===== Provided text

# R32 door panel vinyl-less?



## peckhs (Jul 20, 2013)

It probably sounds silly, but I am in the midst of respraying my 32 and am thinking to rewrap the door cards.
I was quoted about GBP200 to retrim each door card, and that is only for the soft, microfibre part in the middle area, not the whole door card..
So, I was thinking maybe I can do this myself.
But before I do, I would like to know from people who has done it before... after removing the vinyl, what is underneath? ie, the shell.
Is it a hard board, made of plastic?
Can it be carbon-dipped?

I would really like to see a "naked" door card if I can, so I will know what to expect.

Thanks.

Cheers!!


----------



## zimmersquirt (Aug 30, 2014)

No pix but its press formed fibreboard with foam inserts then vinyl over the top.

I like your idea but TBH I think its a non starter. you'd see all the standoff shoes for the trim buttons for starters


----------



## Cris (Sep 17, 2007)

==========

*Aim 1*
Pick out every line of the records that contains the string "acciaccatura", matching case exactly.

===== Raw data

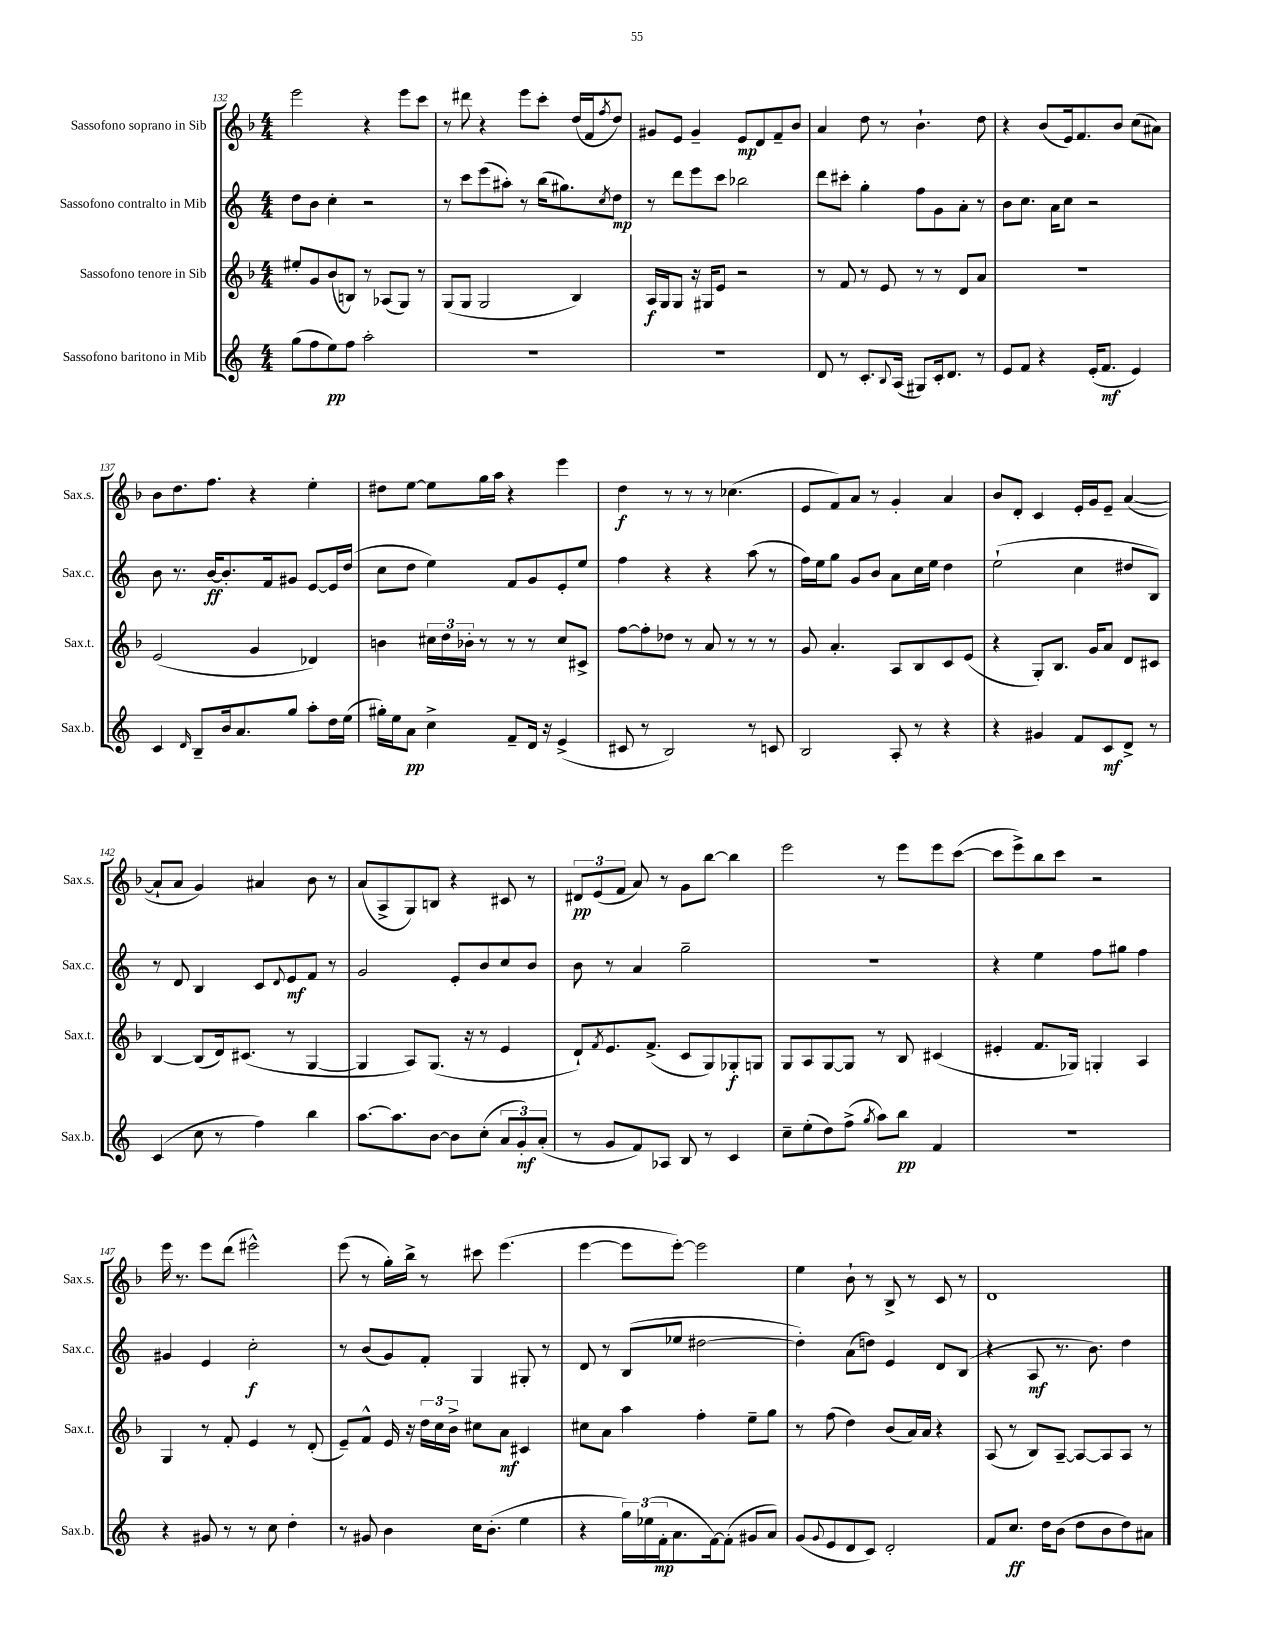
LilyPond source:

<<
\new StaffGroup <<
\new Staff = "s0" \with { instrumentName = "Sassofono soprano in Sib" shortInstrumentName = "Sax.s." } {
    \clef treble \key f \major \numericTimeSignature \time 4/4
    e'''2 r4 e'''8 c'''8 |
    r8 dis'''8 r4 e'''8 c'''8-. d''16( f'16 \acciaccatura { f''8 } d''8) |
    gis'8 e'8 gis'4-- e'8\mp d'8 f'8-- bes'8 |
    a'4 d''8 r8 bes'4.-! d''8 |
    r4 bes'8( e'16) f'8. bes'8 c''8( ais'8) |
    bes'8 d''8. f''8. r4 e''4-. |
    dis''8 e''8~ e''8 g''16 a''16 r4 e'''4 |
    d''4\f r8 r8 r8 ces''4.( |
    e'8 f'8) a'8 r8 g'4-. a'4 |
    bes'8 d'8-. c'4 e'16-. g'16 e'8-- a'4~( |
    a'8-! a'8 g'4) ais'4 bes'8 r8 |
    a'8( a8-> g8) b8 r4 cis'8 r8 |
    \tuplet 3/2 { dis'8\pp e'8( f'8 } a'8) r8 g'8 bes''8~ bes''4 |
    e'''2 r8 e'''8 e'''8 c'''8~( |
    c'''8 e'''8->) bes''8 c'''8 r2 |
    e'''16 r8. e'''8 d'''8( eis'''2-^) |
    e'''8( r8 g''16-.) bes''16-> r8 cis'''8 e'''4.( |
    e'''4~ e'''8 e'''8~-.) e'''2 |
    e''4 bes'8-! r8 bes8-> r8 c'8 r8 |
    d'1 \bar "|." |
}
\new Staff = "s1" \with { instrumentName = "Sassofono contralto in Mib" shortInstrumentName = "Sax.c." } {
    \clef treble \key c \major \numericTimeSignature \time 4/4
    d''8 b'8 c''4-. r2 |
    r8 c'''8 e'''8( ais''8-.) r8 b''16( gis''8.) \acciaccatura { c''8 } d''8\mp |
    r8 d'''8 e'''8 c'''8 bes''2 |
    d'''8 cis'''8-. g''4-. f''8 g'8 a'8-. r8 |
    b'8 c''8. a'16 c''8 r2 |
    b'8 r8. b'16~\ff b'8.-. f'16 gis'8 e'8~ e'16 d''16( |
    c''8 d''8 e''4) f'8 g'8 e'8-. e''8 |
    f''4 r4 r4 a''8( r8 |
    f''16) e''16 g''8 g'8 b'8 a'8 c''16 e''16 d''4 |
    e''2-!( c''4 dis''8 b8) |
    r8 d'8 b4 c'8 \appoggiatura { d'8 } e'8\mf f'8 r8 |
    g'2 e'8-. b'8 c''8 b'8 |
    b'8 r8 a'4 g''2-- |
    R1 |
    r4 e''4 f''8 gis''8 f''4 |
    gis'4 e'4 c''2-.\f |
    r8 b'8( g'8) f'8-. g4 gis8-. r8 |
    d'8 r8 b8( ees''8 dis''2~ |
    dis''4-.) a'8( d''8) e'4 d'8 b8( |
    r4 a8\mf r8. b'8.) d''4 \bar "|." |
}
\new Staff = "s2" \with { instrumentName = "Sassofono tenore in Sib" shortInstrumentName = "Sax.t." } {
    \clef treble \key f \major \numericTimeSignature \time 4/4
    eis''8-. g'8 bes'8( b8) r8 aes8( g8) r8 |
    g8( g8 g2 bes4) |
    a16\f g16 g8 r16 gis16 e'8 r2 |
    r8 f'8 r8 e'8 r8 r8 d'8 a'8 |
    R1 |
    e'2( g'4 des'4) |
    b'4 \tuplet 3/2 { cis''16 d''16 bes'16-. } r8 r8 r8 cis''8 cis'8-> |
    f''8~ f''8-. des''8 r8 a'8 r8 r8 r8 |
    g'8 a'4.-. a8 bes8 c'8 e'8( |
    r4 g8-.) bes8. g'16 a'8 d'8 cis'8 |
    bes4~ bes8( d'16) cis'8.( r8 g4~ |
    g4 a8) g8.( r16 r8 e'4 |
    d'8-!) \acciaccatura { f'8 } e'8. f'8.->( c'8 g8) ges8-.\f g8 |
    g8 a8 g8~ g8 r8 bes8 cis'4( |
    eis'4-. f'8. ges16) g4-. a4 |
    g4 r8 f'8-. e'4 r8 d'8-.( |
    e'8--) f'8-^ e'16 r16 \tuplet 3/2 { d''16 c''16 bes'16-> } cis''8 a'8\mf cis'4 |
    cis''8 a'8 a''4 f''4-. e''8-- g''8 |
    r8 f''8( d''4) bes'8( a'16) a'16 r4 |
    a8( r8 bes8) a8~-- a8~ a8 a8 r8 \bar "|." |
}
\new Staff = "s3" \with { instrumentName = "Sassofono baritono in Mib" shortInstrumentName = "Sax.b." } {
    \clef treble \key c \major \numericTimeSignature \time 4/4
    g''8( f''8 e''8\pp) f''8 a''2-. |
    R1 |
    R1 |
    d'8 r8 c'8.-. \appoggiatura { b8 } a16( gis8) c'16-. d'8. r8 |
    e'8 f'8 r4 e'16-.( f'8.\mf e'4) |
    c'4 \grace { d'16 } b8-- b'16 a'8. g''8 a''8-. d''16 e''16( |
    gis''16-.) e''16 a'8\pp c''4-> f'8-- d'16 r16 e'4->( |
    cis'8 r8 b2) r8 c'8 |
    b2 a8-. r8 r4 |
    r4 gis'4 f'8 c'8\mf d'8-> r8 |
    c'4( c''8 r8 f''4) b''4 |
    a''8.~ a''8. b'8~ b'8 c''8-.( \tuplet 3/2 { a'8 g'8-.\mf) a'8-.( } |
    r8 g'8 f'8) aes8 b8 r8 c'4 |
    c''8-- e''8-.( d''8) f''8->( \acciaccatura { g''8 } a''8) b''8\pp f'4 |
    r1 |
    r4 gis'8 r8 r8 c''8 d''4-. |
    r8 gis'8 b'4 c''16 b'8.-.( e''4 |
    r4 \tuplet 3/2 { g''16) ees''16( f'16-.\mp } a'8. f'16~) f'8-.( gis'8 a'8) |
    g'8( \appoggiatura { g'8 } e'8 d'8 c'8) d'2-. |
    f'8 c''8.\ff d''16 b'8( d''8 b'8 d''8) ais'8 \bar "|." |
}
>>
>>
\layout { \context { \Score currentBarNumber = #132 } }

==========

*Aim 2*
List the usernames of all the posters whose names appear as headers in the R32 door panel thread.

*Task output 1*
    r8 dis'''8 r4 e'''8 c'''8-. d''16( f'16 \acciaccatura { f''8 } d''8) |
    r8 c'''8 e'''8( ais''8-.) r8 b''16( gis''8.) \acciaccatura { c''8 } d''8\mp |
    d'8-!) \acciaccatura { f'8 } e'8. f'8.->( c'8 g8) ges8-.\f g8 |
    c''8-- e''8-.( d''8) f''8->( \acciaccatura { g''8 } a''8) b''8\pp f'4 |

*Task output 2*
peckhs
zimmersquirt
Cris